La grande novità instaurata da Leonardo è il dialogo costante con i giocatori: a Catania il modulo 4-2-4 finale è arrivato dopo una consultazione con la panchina. Un modo di fare gruppo che sembra destinato a far rientrare i mugugni
di ENRICO CURRÒ
MILANO - Un dirigente del Milan, indubbiamente colto, offre una definizione psicoanalitica della rivoluzione tattica - dal 4-3-1-2 di Ancelotti al 4-2-1-3 di Leonardo - in atto: "Ci stiamo liberando dei rituali anancastici". I riti in questione sono quei gesti ai quali ognuno di noi attribuisce particolare importanza, al punto da diventarne ossessionato e dipendente: ad esempio spegnere o accendere la luce un certo numero di volte, prima di uscire.
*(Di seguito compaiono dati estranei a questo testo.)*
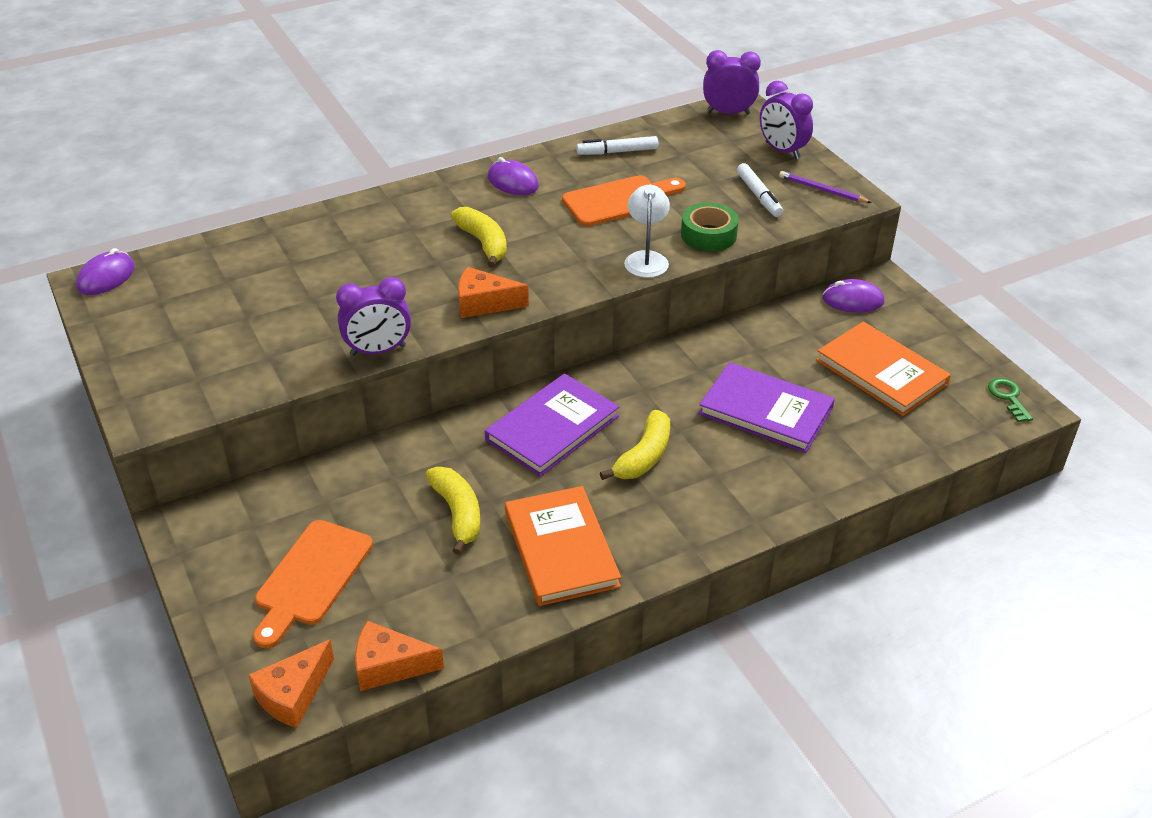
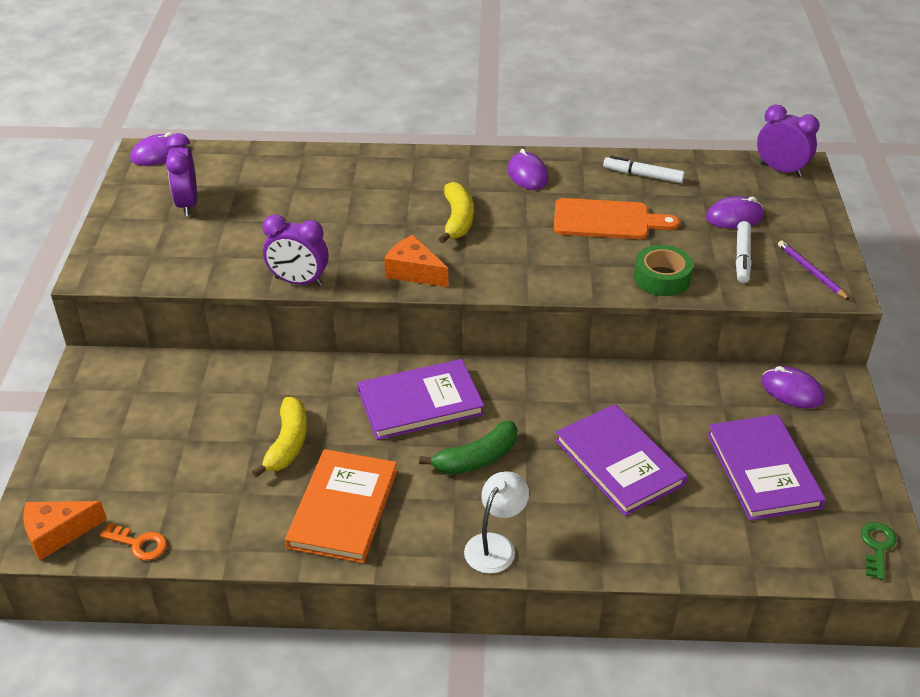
camera: 30 degrees right, 0 degrees up
orange cutting board [253,520,373,648] -> none
orange cheese [355,621,444,691] -> orange key [100,523,167,560]
yellow banana [600,410,670,480] -> green banana [419,421,517,474]
white lamp [624,185,670,278] -> white lamp moved to [464,471,529,574]
purple clock [760,81,813,159] -> purple clock moved to [166,133,197,216]
orange book [816,322,951,416] -> purple book [707,414,826,521]
none -> purple mouse [706,196,764,229]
Nello specifico, per i non iniziati, la citazione dotta ha un significato molto più prosaico: da anni il Milan era ancorato allo stesso sistema di gioco e allo stesso modello di gestione del gruppo. L'avvento di Leonardo lo ha di colpo staccato da questa duplice coperta di Linus.
LA DEMOCRAZIA DA SPOGLIATOIO - L'episodio che il Freud di via Turati evoca è quello, freschissimo, delle sostituzioni che domenica sera hanno cambiato il volto della partita col Catania, incanalata verso uno stanco e ineccepibile 0-0. Inzaghi e Huntelaar hanno dato la scossa alla squadra, ma è stata la squadra stessa a decidere di farli entrare in campo, interpellata dall'allenatore secondo un'inusuale democrazia da spogliatoio che Leonardo ha stesso ha poi raccontato compiaciuto. "Loro ci marcavano bene, anche a uomo, e ci chiudevano tutti gli spazi. In campo facevamo fatica. Così, a 25' dalla fine, ho deciso di cambiare e ne ho parlato anche con la panchina. Ho chiesto ai ragazzi se erano d'accordo e loro mi hanno risposto di sì: "Mister, se vogliamo vincere, lo dobbiamo fare". Per questo abbiamo giocato nel finale con quattro attaccanti più Seedorf. E' andata bene, ma non parlate di sostituzioni casuali".
MUGUGNI RIDOTTI AL MILAN - In verità anche Ancelotti amava coinvolgere i giocatori nelle discussioni tattiche, durante la settimana. Ma i cambi sul campo, poi, li decideva lui. E' quindi evidente come Leonardo abbia voluto rimarcare, dell'ulteriore svolta offensivistica del Milan, soprattutto tre cose. La prima è che la squadra è convinta del progetto tattico avviato al Bernabeu contro il Real Madrid e lo sostiene. La seconda è che non è vero che lui sia riluttante a usare gli uomini della panchina, come era sembrato dalle sostituzioni col contagocce in Champions: anzi, li coinvolge addirittura nelle scelte. La terza è che i mugugni - Gattuso, Inzaghi, Flamini, ieri Borriello - sono episodici e destinati a rientrare.
LA FAVOLA DI HUNTELAAR - La vittoria di Catania ha sicuramente aiutato Leonardo nel portare avanti queste tesi. Manca la controprova, ma è legittimo supporre che, senza la doppietta di Huntelaar nei minuti di recupero, i lamenti si sarebbero amplificati. La realtà di oggi è che l'olandese - e in parte Inzaghi, autore dell'assist per il primo gol - hanno permesso all'allenatore di dimostrare che nel suo Milan c'è posto per tutti. Quella del timido Huntelaar è la parabola del ragazzo che non si arrende e che sfrutta al massimo i dieci minuti dieci concessi dall'allenatore: ora può davvero raggiungere il Mondiale e l'ipotesi della sua richiesta di essere ceduto in prestito a gennaio è tramontata. "Voglio restare a Milanello: so di potere arrivare in Sudafrica attraverso i miei gol con la maglia del Milan". A lui e agli altri attaccanti olandesi in corsa per la convocazione - Babel, Van der Vaart, lo stesso Van Nistelrooy che si è ricandidato - il ct Van Marwijk ha dato due mesi di tempo. Giocando e segnando, dovranno convincerlo a portarli al Mondiale di giugno. E la democrazia milanista, varata a Catania, potrebbe spingere Huntelaar in Sudafrica.